Scandinavian bird design

A Holiday Act of Kindness Towards Birds

The Scandinavian countries have a beautiful tradition of encouraging the kind treatment of birds at Christmas time. They believe that if you spread birdseed outside your doorstep on Christmas morning, thus including the birds in the feasting that takes place inside your home, you will have good luck in the coming year.

This tradition has practical and symbolic origins. Swedes would put aside the last sheaves of grain from the harvest and hang out a bundle for the birds on Christmas (called a julkarve), hoping the birds would stay out of the barn where their harvest was stored.

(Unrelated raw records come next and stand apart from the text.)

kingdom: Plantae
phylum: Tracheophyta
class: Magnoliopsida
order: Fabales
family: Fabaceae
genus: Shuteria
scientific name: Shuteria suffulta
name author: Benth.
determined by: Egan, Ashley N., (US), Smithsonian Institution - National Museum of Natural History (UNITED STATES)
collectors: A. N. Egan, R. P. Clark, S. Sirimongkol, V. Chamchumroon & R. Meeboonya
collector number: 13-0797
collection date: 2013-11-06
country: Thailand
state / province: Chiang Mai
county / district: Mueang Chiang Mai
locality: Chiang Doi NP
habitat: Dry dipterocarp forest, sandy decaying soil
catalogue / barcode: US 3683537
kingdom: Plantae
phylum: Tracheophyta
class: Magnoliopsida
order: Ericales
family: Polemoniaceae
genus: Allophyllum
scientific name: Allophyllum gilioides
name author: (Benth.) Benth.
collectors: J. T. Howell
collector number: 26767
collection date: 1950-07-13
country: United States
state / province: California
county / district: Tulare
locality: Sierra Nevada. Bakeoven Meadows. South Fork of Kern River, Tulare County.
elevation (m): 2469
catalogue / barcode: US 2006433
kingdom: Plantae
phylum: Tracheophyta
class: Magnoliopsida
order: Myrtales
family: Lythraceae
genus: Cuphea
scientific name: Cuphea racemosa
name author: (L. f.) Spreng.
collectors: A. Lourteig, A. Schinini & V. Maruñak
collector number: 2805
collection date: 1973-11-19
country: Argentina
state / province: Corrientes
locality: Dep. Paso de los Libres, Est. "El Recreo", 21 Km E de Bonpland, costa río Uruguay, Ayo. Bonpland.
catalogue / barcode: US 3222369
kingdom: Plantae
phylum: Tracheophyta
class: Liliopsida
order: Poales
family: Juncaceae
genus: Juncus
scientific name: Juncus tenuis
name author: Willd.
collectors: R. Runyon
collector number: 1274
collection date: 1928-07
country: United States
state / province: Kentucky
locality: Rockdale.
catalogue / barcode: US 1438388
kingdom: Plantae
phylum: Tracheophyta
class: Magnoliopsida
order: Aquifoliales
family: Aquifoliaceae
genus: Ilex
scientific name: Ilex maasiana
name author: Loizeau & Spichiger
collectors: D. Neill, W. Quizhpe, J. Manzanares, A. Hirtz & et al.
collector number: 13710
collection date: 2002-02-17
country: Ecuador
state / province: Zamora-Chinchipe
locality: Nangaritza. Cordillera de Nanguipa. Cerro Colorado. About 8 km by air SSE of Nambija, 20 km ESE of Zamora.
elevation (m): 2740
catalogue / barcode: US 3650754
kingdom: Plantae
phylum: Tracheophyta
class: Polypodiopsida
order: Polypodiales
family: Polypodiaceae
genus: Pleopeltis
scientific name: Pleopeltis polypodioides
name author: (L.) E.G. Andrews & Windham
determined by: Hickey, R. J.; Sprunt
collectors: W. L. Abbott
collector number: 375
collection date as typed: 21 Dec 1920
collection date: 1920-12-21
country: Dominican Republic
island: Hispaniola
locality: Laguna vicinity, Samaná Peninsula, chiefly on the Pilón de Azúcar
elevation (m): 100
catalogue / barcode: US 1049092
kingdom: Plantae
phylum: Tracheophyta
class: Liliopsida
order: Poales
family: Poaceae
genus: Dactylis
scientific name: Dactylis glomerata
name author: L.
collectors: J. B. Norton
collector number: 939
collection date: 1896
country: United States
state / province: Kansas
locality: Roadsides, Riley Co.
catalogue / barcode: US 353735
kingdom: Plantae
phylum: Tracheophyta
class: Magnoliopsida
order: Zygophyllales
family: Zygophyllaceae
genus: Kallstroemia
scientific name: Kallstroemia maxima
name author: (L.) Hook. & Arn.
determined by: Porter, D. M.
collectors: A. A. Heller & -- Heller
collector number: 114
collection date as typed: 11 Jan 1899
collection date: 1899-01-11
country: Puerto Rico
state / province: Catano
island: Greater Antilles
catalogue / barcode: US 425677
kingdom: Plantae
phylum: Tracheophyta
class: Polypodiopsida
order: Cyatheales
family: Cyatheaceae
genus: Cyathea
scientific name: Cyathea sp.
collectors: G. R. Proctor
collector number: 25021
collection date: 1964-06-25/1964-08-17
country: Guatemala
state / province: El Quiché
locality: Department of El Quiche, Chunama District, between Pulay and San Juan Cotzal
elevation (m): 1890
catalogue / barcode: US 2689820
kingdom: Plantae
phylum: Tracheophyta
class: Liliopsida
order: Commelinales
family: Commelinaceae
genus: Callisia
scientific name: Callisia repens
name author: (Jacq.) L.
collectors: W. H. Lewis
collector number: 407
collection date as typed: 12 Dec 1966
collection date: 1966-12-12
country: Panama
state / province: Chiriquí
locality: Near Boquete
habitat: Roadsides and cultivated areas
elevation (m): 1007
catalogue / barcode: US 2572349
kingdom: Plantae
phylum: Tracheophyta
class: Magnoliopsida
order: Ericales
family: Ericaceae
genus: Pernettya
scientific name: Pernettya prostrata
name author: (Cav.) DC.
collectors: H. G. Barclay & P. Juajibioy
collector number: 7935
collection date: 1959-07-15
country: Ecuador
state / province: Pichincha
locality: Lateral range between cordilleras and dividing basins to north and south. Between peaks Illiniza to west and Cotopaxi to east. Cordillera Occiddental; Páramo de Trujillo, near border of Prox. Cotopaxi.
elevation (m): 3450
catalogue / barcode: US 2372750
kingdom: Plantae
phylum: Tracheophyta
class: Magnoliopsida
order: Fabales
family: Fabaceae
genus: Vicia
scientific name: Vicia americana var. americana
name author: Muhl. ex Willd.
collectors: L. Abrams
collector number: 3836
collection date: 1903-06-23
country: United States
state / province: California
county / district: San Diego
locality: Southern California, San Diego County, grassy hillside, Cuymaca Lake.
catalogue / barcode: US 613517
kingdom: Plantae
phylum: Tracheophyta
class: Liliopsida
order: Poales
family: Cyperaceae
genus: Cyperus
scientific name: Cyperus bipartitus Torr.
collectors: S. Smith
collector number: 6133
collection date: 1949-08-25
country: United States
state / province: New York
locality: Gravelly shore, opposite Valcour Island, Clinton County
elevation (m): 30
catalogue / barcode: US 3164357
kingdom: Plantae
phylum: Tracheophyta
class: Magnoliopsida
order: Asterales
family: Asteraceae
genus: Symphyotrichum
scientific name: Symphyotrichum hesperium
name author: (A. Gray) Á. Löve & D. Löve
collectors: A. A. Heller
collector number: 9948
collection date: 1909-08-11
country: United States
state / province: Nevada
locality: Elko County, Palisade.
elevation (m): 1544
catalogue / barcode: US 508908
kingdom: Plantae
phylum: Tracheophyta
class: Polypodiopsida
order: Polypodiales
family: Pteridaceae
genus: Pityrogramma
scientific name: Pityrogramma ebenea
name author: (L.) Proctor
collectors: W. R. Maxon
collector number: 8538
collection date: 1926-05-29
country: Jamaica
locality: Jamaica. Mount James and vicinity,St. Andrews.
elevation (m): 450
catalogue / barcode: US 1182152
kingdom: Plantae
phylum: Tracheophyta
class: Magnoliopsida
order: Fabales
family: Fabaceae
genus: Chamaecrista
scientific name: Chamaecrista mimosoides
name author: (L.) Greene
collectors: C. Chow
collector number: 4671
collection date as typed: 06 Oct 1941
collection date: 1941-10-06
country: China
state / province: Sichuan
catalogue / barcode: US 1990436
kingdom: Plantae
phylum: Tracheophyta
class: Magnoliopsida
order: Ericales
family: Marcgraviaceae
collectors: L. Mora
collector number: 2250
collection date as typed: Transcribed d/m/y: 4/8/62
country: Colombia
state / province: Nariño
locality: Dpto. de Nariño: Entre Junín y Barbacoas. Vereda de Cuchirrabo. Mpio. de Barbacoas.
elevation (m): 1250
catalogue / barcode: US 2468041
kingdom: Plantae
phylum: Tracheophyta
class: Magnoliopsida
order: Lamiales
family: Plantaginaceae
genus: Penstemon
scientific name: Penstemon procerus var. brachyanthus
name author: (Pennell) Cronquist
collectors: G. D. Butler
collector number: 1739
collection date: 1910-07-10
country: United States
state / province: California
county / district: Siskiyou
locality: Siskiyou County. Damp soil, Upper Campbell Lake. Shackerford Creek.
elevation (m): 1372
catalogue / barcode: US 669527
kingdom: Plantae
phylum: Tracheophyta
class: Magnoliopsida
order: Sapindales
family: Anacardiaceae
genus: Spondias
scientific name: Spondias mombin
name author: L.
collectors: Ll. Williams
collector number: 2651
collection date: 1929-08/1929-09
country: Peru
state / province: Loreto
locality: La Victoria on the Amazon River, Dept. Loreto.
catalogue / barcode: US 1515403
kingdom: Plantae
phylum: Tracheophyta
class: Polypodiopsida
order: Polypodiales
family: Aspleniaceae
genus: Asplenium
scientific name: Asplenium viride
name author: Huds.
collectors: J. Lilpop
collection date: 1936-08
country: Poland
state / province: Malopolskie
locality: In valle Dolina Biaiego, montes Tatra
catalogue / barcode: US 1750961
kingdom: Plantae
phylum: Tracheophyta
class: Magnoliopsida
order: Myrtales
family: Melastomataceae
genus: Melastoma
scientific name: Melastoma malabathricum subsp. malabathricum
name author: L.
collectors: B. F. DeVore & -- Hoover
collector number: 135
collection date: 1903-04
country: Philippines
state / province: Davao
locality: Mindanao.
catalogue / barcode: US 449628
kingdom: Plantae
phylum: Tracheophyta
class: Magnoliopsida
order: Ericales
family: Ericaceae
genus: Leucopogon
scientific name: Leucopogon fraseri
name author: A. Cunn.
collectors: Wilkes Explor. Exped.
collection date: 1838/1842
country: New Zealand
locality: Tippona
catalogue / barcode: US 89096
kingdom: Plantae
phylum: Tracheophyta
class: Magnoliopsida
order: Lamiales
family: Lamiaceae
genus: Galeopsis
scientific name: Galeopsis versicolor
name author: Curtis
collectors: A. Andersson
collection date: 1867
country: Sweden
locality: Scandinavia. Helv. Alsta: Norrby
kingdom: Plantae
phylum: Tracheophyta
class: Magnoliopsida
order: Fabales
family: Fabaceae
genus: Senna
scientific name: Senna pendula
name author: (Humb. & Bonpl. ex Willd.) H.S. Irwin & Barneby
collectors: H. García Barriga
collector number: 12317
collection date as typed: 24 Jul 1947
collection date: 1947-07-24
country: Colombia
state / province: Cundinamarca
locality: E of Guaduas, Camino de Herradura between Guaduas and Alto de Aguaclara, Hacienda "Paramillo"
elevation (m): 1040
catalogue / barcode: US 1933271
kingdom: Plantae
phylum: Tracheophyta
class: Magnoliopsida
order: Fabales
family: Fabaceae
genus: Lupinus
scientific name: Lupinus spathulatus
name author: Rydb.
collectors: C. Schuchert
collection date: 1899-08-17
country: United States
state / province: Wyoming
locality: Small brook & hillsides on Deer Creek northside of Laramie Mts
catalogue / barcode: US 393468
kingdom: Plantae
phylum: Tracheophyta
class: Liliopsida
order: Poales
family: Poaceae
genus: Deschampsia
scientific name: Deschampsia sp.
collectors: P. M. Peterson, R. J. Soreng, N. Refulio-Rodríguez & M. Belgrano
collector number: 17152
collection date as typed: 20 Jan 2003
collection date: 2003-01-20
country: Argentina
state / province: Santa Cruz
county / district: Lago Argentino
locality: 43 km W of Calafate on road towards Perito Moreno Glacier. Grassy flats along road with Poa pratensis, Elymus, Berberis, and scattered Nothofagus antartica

Norwegians call the sheaf a julenek. An anonymous poem beautifully describes the tradition (source:

The Julenek (Christmas Sheaf)

Far over in Norway’s distant realm,
That land of ice and snow,
Where the winter nights are long and drear,
And the north winds fiercely blow,
From many a low-thatched cottage roof,
On Christmas eve, ’tis said,
A sheaf of grain (julenek) is hung on high,
To feed the birds o’erhead.

In years gone by, on Christmas eve,
When the day was nearly o’er,
Two desolate, starving birds flew past
A humble peasant’s door.
“Look! Look!” cried one, with joyful voice
And a piping tone of glee:
“In that sheaf there is plenteous food and cheer,
And the peasant had but three.
One he hath given to us for food,
And he hath but two for bread,
But he gave it with smiles and blessings,
‘For the Christ-child’s sake,’ he said.”

Anonymous Norwegian poem

Extending Kindness to Animals, Too

In Denmark and Norway farmers would give their animals extra food on Christmas Day. They would take their last sheaf of wheat brought in during the last harvest to use as decorations on the gates and outside doorways so that the birds might eat it. This older tradition, known as The Remembrance of Birds, was to honor the birds and beasts that were the witnesses to Christ’s birth.